Creating shared and mirror books with Wenona

We read stories and repeated the page-making process that Drusilla and Maggie ran at Wenona when they came to run literacy workshops. Back in Term 2, Drusilla had led Woodstock girls in making pages for counting and ABC books for young children using wax crayons and watercolour paints, and Maggie worked with Years 5 and 6 to write stories about the school day. The Wenona and Tainabuna students’ works will be made to create shared books and mirror books, depicting the lives of Wenona and PNG students. 
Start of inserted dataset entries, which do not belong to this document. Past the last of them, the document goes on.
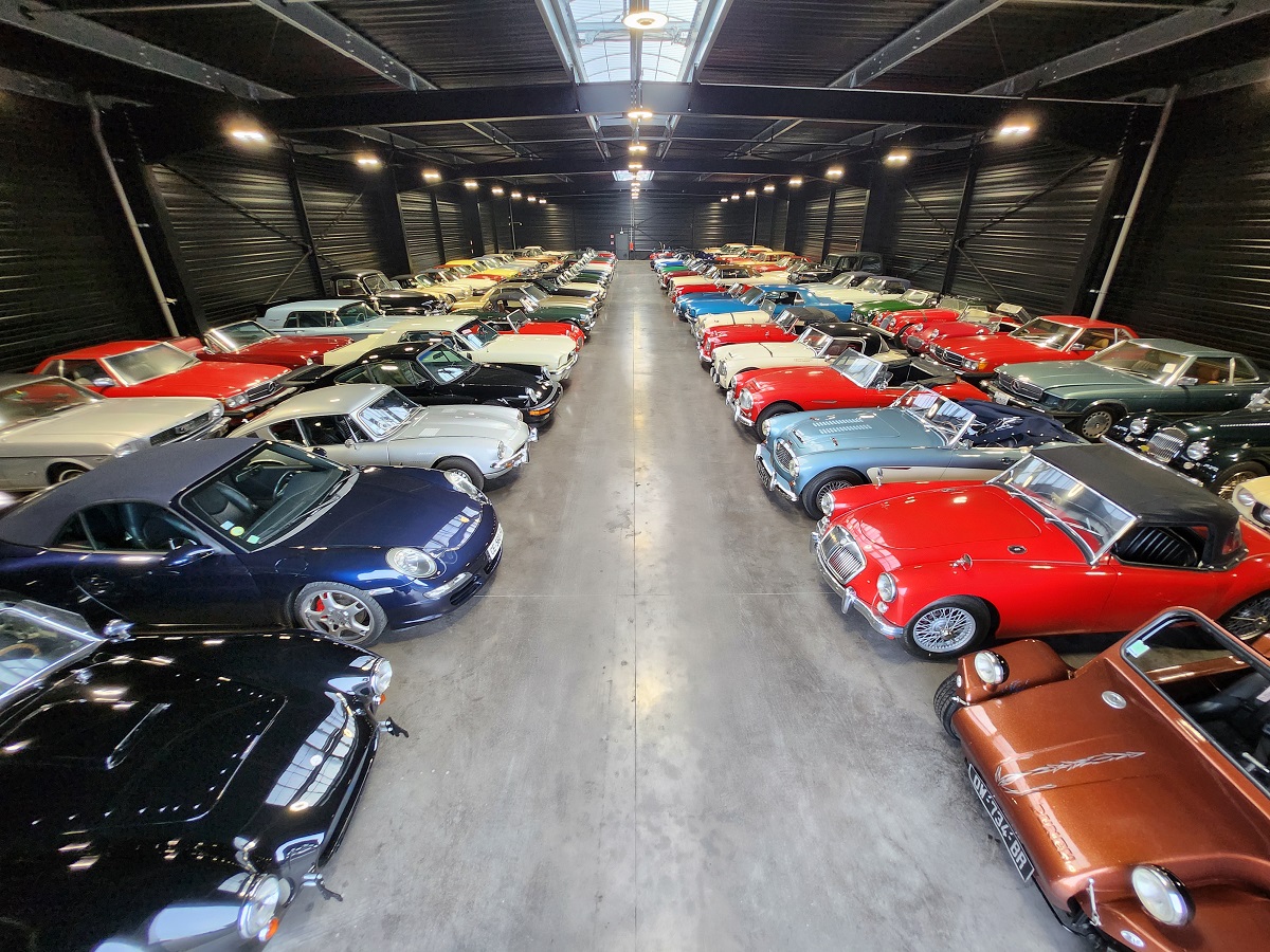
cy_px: 476
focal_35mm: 13
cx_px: 635
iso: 160
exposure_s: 1/50
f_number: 2.2
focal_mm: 1.7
We spent time industriously making pages in their classrooms, before setting up under the trees in the centre of the village to play games which not only entertained the children, but the adults of the village as well.

Looking out for each other on the journey

At the end of the day, the teachers dismissed their students, reminded them to take great care on their journey home and to look out for one another. I thought this was a lovely way to farewell them. From our dinghy as we voyaged back, we saw many of the students paddling their little canoes over the choppy seas. The teacher’s words took on even greater meaning.

Over the trip we visited the villages of Jebo, Oratoaba and Siu, where we delivered solar lights on behalf of KTF and students from a primary school in Brisbane. None of the villages have electricity, so the lights were gratefully received. Solar light will enable students to read and study at night, as well as making everyday tasks easier. 

All too quickly, our trip came to an end. While it was hard work at times, the experience was enormously rewarding. The people of PNG are justifiably proud of their beautiful villages and thriving schools. I hope I will have the opportunity to return, and would encourage anyone to visit Tufi and the villages of the fjords.